OBJECTIVE: To determine the impact of surveillance on recurrence pattern, treatment, survival and health-related quality-of-life (HRQL) following curative-intent resection for esophageal cancer. SUMMARY BACKGROUND DATA: Although therapies for recurrent esophageal cancer may impact survival and HRQL, surveillance protocols after primary curative treatment are varied and inconsistent, reflecting a lack of evidence. METHODS: European iNvestigation of SUrveillance after Resection for Esophageal cancer was an international multicenter study of consecutive patients undergoing surgery for esophageal and esophagogastric junction cancers (2009-2015) across 20 centers (NCT03461341). Intensive surveillance (IS) was defined as annual computed tomography for 3 years postoperatively.

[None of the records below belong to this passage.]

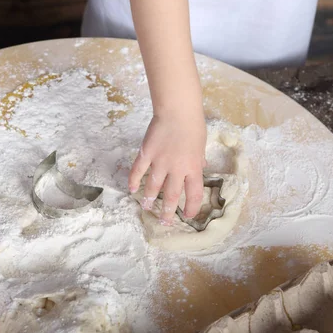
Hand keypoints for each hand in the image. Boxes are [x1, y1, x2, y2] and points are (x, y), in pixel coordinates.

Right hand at [129, 107, 206, 224]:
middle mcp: (177, 168)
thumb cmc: (193, 125)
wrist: (178, 110)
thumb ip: (198, 160)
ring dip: (150, 199)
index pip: (194, 194)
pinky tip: (131, 189)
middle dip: (168, 212)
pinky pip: (138, 170)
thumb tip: (200, 167)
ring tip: (147, 207)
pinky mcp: (147, 153)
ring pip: (153, 187)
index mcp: (193, 167)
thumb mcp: (202, 145)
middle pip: (172, 196)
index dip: (191, 207)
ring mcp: (160, 162)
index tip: (188, 214)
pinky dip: (133, 180)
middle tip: (164, 222)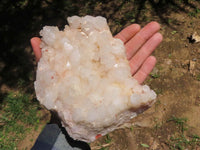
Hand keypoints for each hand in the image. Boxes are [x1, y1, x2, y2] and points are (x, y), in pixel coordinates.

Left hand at [31, 22, 161, 83]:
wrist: (69, 120)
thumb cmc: (61, 95)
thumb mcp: (52, 74)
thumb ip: (45, 57)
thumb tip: (34, 39)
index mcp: (96, 62)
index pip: (112, 45)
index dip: (125, 35)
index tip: (135, 25)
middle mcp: (109, 70)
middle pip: (128, 51)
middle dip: (141, 38)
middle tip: (154, 26)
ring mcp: (117, 81)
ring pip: (135, 63)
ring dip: (147, 50)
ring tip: (158, 36)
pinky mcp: (123, 93)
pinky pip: (136, 80)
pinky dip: (145, 70)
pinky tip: (154, 59)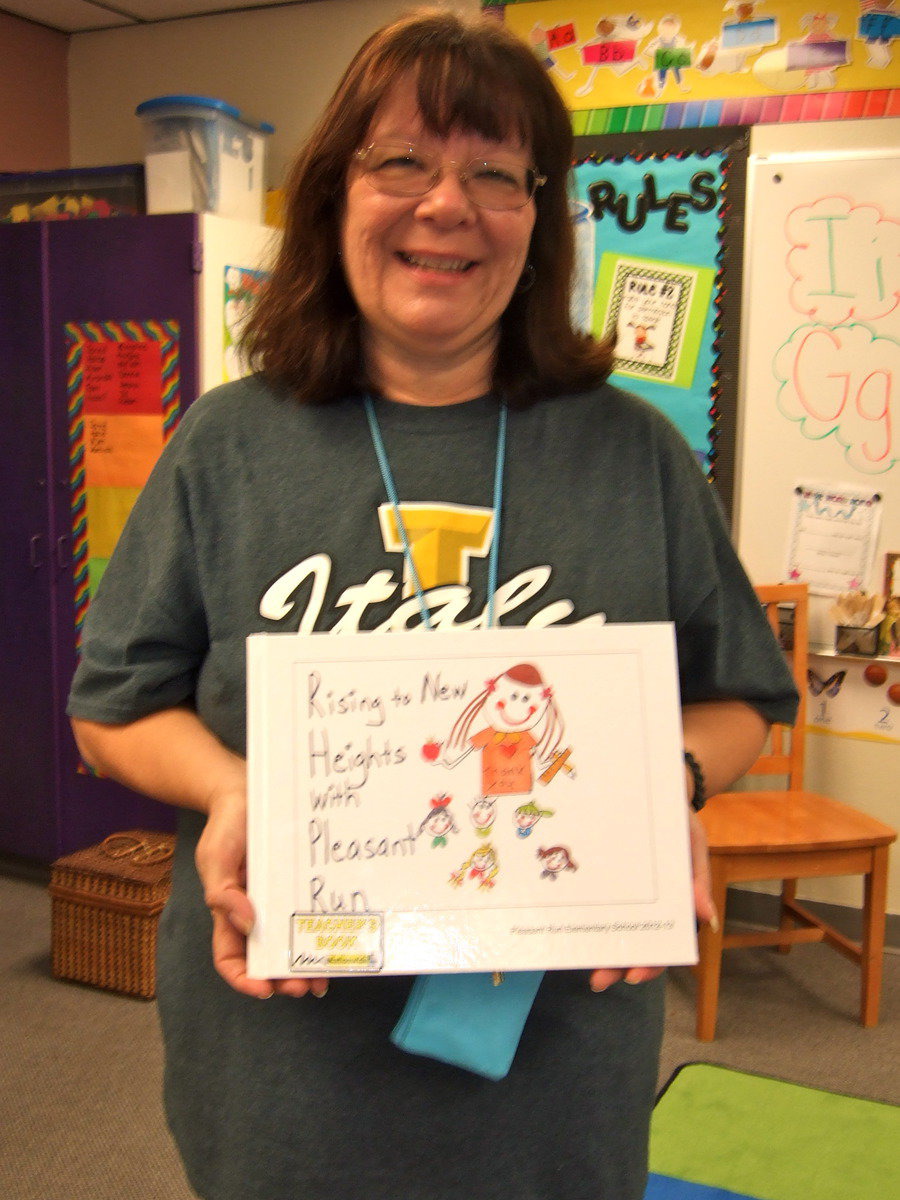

The primary outcome measure was overall survival (OS), secondary outcomes included treatment, disease-specific survival, recurrence pattern, and HRQL. Multivariable linear, logistic, and Cox proportional hazards regression analyses were performed. RESULTS: Four thousand six hundred eighty-two patients were studied (72.6% adenocarcinoma, 69.1% neoadjuvant therapy, 45.5% IS). At median followup 60 months, 47.5% developed recurrence, oligometastatic in 39%. IS was associated with reduced symptomatic recurrence (OR 0.17 [0.12-0.25]) and increased tumor-directed therapy (OR 2.09 [1.58-2.77]). After adjusting for confounders, no OS benefit was observed among all patients (HR 1.01 [0.89-1.13]), but OS was improved following IS for those who underwent surgery alone (HR 0.60 [0.47-0.78]) and those with lower pathological (y)pT stages (Tis-2, HR 0.72 [0.58-0.89]). IS was associated with greater anxiety ( P =0.016), but similar overall HRQL. CONCLUSIONS: IS was associated with improved oncologic outcome in select cohorts, specifically patients with early-stage disease at presentation or favorable pathological stage post neoadjuvant therapy. This may inform guideline development, and enhance shared decision-making, at a time when therapeutic options for recurrence are expanding.